* **REQUIREMENT**
Copy out the records from the very start through the line that contains "h=1 m=5 s=23". Replace "indicated" with "displayed" everywhere and leave everything else unchanged.
════════
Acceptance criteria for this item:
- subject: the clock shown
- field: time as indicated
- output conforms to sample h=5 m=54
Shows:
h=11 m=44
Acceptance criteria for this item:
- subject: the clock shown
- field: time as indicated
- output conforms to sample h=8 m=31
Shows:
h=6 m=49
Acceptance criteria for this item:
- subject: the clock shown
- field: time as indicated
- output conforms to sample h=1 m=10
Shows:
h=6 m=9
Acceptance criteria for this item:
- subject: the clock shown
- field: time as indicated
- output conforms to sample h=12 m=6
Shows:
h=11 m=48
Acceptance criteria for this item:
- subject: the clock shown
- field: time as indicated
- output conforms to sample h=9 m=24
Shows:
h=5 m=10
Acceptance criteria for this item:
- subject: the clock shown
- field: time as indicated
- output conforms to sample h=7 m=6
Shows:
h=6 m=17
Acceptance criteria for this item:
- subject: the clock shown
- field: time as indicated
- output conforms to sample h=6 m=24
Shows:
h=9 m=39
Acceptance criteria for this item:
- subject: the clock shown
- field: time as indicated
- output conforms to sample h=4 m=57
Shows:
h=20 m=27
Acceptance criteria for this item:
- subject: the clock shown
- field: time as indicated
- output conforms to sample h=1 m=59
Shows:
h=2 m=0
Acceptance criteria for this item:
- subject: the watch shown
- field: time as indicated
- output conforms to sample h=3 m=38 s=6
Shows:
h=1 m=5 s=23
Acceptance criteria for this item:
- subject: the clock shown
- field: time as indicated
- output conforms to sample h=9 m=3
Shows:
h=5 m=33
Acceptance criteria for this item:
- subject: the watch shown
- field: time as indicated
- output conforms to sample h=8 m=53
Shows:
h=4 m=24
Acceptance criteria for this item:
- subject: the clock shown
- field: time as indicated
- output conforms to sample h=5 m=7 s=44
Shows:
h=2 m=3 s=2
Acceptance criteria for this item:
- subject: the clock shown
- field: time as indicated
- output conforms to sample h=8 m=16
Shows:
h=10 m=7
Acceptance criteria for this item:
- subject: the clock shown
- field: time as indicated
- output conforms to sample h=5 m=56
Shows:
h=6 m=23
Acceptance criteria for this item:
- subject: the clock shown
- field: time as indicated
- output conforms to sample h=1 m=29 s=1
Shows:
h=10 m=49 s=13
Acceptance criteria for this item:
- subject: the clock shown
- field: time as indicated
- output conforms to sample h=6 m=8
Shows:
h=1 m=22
════════
* **CORRECT OUTPUT**
Acceptance criteria for this item:
- subject: the clock shown
- field: time as displayed
- output conforms to sample h=5 m=54
Shows:
h=11 m=44
Acceptance criteria for this item:
- subject: the clock shown
- field: time as displayed
- output conforms to sample h=8 m=31
Shows:
h=6 m=49
Acceptance criteria for this item:
- subject: the clock shown
- field: time as displayed
- output conforms to sample h=1 m=10
Shows:
h=6 m=9
Acceptance criteria for this item:
- subject: the clock shown
- field: time as displayed
- output conforms to sample h=12 m=6
Shows:
h=11 m=48
Acceptance criteria for this item:
- subject: the clock shown
- field: time as displayed
- output conforms to sample h=9 m=24
Shows:
h=5 m=10
Acceptance criteria for this item:
- subject: the clock shown
- field: time as displayed
- output conforms to sample h=7 m=6
Shows:
h=6 m=17
Acceptance criteria for this item:
- subject: the clock shown
- field: time as displayed
- output conforms to sample h=6 m=24
Shows:
h=9 m=39
Acceptance criteria for this item:
- subject: the clock shown
- field: time as displayed
- output conforms to sample h=4 m=57
Shows:
h=20 m=27
Acceptance criteria for this item:
- subject: the clock shown
- field: time as displayed
- output conforms to sample h=1 m=59
Shows:
h=2 m=0
Acceptance criteria for this item:
- subject: the watch shown
- field: time as displayed
- output conforms to sample h=3 m=38 s=6
Shows:
h=1 m=5 s=23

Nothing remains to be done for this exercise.